Evidence Based Medicine

Evidence based medicine (EBM) is the conscientious, explicit, judicious and reasonable use of modern, best evidence in making decisions about the care of individual patients.

EBM Pyramid

ebm pyramid

Case Series and Case Reports:
  • Collections of reports on the treatment of individual patients or a report on a single patient.
  •  No control groups with which to compare outcomes, so limited statistical validity.

Case Control Studies:

  •  Patients who already have a specific condition are compared with people without the condition.
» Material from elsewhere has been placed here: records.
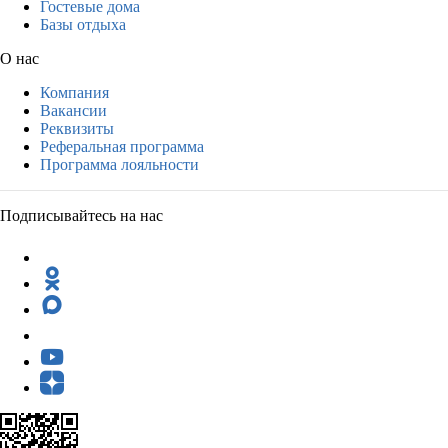
Гостевые дома
Базы отдыха
О нас
Компания
Вакансии
Реквизиты
Реферальная программа
Программа лояльности
Подписывайтесь на нас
Researcher looks back to identify factors or exposures possibly associated with the condition, often relying on medical records and patient recall.
  •  Less reliable because showing a statistical relationship does not mean than one factor necessarily caused the other. 
  •  Starts with patients who already have the outcome and looks backwards to possible exposures.

Cohort Studies:

  •  Take a large population who are already taking a particular treatment or have an exposure, follow them forward over time, and then compare for outcomes with a similar group that has not been affected by the treatment or exposure.
  •  Observational and not as reliable as randomized controlled studies, since the two groups may differ in ways other than in the variable under study. 
  • Starts with the exposure and follows patients forward to an outcome.
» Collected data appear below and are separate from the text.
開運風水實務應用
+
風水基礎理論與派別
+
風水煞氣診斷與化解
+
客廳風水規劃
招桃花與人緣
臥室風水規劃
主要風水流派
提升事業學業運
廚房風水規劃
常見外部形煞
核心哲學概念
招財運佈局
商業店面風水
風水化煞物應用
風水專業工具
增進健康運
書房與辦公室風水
Randomized, Controlled Clinical Trials:

  •  Carefully planned projects that introduce a treatment or exposure to study its effect on patients.
  •  Include methodologies that reduce the potential for bias (randomization and blinding) and allow for comparison between intervention and control groups. 
  •  Is an experiment and can provide sound evidence of cause and effect.  
  •  Randomly assigns exposures and then follows patients forward to an outcome.

Systematic Reviews:

  • Usually focus on a clinical topic and answer a specific question. An extensive literature search is conducted to identify studies with sound methodology.
  • The studies are reviewed, assessed, and the results summarized according to the predetermined criteria of the review question. 

Meta-Analysis:

  •  Thoroughly examines a number of valid studies on a topic and combines the results using accepted statistical methodology to report the results as if it were one large study. 
  •  The Cochrane Collaboration has done a lot of work in the areas of systematic reviews and meta-analysis.